Counterfactuals of Counterfactuals: a back-translation-inspired approach to analyse counterfactual editors
This work addresses the challenge of evaluating interpretability methods for NLP models, which is crucial for responsible AI, though it is incremental as it builds on existing counterfactual explanation techniques.
The paper tackles the problem of evaluating counterfactual explanation methods in NLP by proposing a back-translation-inspired approach that uses earlier outputs as ground truth proxies to analyze consistency, resulting in a novel metric for assessing explainer behavior.
In the wake of responsible AI, interpretability methods, which attempt to provide an explanation for the predictions of neural models have seen rapid progress. In this work, we are concerned with explanations that are applicable to natural language processing (NLP) models and tasks, and we focus specifically on the analysis of counterfactual, contrastive explanations. We note that while there have been several explainers proposed to produce counterfactual explanations, their behaviour can vary significantly and the lack of a universal ground truth for the counterfactual edits imposes an insuperable barrier on their evaluation.
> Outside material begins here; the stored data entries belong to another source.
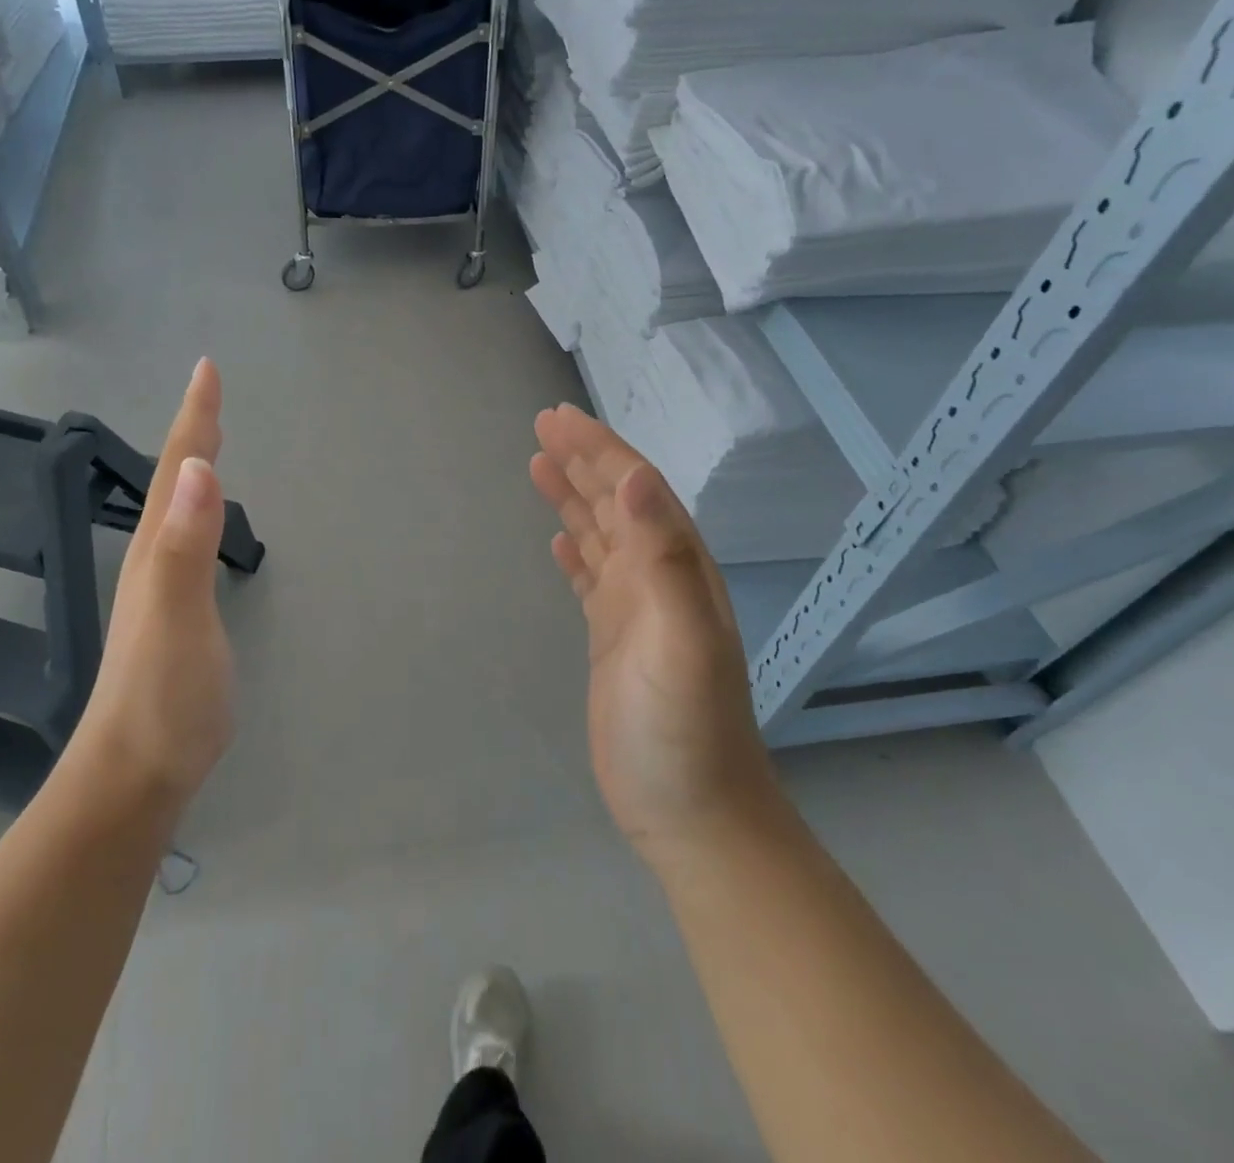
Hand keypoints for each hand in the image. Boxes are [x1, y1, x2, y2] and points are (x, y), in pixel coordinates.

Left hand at [69, 358, 234, 809]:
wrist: (136, 773)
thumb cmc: (162, 696)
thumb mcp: (177, 616)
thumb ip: (185, 544)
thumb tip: (195, 469)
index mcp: (155, 549)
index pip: (176, 469)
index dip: (194, 418)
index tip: (207, 369)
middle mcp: (153, 558)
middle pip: (172, 480)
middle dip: (193, 431)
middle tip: (210, 392)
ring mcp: (162, 587)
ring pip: (176, 509)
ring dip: (191, 467)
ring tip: (208, 440)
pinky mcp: (177, 614)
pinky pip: (188, 540)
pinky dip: (199, 511)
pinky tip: (203, 518)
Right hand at [530, 404, 778, 867]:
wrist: (693, 814)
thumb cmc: (686, 730)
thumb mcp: (683, 641)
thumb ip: (665, 558)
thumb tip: (637, 476)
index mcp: (677, 568)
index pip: (635, 490)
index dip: (598, 450)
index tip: (558, 419)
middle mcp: (658, 579)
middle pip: (616, 503)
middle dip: (582, 461)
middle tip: (542, 426)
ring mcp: (636, 611)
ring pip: (601, 536)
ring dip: (573, 498)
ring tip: (539, 465)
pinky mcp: (613, 640)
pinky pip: (591, 579)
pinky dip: (575, 552)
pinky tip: (559, 541)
We propose a new back translation-inspired evaluation methodology that utilises earlier outputs of the explainer as ground truth proxies to investigate the consistency of explainers. We show that by iteratively feeding the counterfactual to the explainer we can obtain valuable insights into the behaviour of both the predictor and the explainer models, and infer patterns that would be otherwise obscured. Using this methodology, we conduct a thorough analysis and propose a novel metric to evaluate the consistency of counterfactual generation approaches with different characteristics across available performance indicators.